*** Begin section ***
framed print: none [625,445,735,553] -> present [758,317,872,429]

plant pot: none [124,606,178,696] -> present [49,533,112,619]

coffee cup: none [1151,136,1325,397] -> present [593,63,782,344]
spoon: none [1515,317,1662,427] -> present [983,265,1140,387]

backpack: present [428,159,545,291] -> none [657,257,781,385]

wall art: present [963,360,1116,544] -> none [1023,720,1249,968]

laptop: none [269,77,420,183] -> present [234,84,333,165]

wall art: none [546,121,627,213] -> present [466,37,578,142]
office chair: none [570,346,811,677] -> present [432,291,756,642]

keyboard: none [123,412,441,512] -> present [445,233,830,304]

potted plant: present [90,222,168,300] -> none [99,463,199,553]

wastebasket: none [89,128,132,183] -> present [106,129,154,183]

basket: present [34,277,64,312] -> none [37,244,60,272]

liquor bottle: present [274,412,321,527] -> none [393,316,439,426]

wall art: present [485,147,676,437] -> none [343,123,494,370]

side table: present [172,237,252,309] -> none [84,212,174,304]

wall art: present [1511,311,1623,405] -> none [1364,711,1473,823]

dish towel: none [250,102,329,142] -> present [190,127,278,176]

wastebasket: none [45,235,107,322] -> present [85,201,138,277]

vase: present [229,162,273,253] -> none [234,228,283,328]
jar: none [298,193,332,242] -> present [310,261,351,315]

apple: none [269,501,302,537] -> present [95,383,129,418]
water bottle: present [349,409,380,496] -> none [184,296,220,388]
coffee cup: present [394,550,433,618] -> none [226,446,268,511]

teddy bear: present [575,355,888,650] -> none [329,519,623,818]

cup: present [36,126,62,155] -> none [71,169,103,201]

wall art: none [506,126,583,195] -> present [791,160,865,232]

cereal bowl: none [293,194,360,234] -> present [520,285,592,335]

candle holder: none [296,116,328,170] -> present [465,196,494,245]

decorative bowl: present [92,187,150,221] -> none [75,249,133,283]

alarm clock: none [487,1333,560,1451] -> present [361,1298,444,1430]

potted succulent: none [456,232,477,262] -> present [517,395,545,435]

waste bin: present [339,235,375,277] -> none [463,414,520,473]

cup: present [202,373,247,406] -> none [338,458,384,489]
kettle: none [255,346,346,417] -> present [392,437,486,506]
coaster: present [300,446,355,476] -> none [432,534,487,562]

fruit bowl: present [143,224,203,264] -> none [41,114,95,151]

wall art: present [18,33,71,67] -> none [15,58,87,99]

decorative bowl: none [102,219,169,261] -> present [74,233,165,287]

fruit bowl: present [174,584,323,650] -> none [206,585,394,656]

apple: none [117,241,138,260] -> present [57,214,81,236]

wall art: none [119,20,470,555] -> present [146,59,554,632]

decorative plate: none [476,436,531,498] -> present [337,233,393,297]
*** End section ***
* [JOB] Beginning with the opening line above, retype the records exactly through the line with "wall art: none [546,121,627,213]", both ends included.

* [SOLUTION TO THIS EXERCISE]
framed print: none [625,445,735,553] -> present [758,317,872,429]

plant pot: none [124,606,178,696] -> present [49,533,112,619]

coffee cup: none [1151,136,1325,397] -> present [593,63,782,344]
spoon: none [1515,317,1662,427] -> present [983,265,1140,387]

backpack: present [428,159,545,291] -> none [657,257,781,385]

wall art: present [963,360,1116,544] -> none [1023,720,1249,968]

laptop: none [269,77,420,183] -> present [234,84,333,165]

wall art: none [546,121,627,213] -> present [466,37,578,142]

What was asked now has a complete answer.